An overview of the Initial Assessment (IA) process
The Initial Assessment, commonly referred to as the “IA”, is the first assessment conducted against an entity’s Cyber Security Questionnaire (CSQ).
It is the first step in assessing an applicant’s cyber security hygiene and determines if an entity needs to undergo uplift activities.
1. Cyber Security Questionnaire (CSQ) Initial Review
Before being assessed, every Cyber Security Questionnaire (CSQ) must be subject to an initial review.
This review is simply to check for completeness and to turn back any unacceptable submissions.
1.1 – Certification Check
Applicants may claim certification, and a requirement of the initial review is to confirm that any such certification is validated.
1.2 – Requesting Additional Information
Where insufficient information is provided, an assessor may request additional information.
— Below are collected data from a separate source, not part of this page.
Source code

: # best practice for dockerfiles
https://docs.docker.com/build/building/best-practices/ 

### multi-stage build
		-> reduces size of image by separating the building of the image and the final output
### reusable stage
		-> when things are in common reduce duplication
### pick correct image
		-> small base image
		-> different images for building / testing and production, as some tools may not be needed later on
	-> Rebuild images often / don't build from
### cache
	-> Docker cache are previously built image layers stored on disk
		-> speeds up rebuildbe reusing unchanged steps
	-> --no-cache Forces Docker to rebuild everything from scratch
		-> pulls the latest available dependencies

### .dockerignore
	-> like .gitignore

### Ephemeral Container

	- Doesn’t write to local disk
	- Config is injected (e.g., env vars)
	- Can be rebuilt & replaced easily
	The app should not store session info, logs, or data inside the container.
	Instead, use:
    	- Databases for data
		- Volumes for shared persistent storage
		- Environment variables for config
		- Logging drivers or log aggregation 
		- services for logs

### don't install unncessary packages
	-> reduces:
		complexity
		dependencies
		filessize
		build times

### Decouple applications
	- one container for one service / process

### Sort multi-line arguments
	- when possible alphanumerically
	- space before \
2. The Initial Assessment (IA)
Once an initial review has been completed, and the assessor is satisfied that enough information is given, the Initial Assessment (IA) may be completed.
The Initial Assessment will have an overall Cyber Security Hygiene Rating, which is one of the following:
- Ad-Hoc
- Developing
- Managing
- Embedded
3. The Quality Assurance Check
Every Initial Assessment (IA) is subject to a Quality Assurance (QA) check.
The QA check is carried out to ensure that the IA is technically accurate, error-free and complete.
4. Initial Assessment Outcomes
The overall rating of an Initial Assessment (IA) will determine if the applicant requires cyber security uplift.
- Ad-Hoc & Developing = Requires Uplift
- Managing & Embedded = Assessment Completed
The completed assessment is sent to the Processing Officer (PO) and the entity in all cases.